:: Kayıt kümesi ::
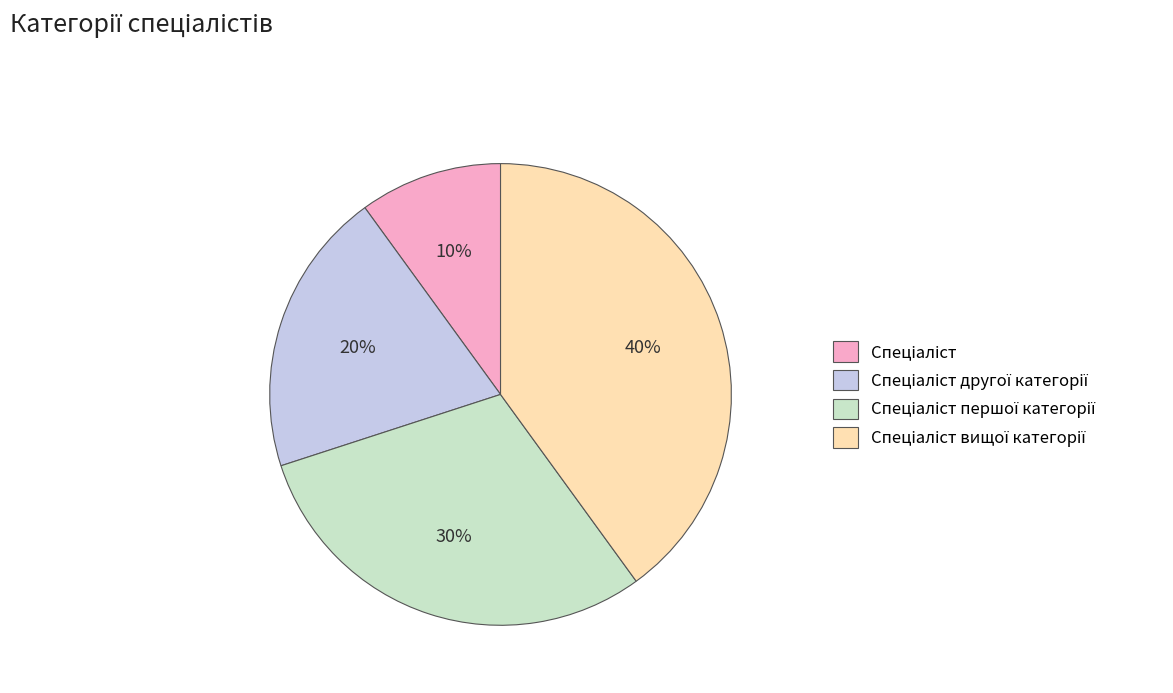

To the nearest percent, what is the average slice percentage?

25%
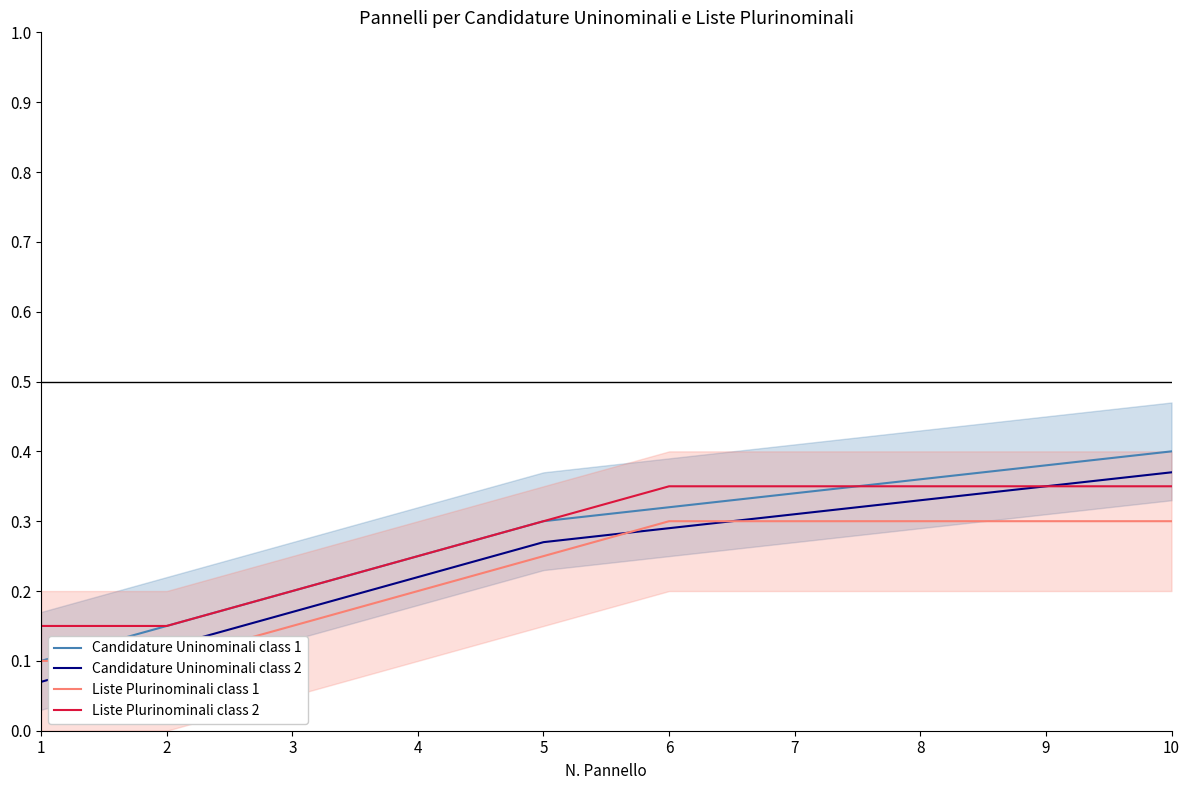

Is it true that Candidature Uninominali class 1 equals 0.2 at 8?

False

:: Alıştırma yönergesi ::
Lütfen yukarıdaki listenin bütün satırlarını hiçbir değişiklik yapmadan çıktı olarak verin, ancak resimleri cevaba almayın.

:: Cevap kutusu ::
To the nearest percent, what is the average slice percentage?

25%

Is it true that Candidature Uninominali class 1 equals 0.2 at 8?

False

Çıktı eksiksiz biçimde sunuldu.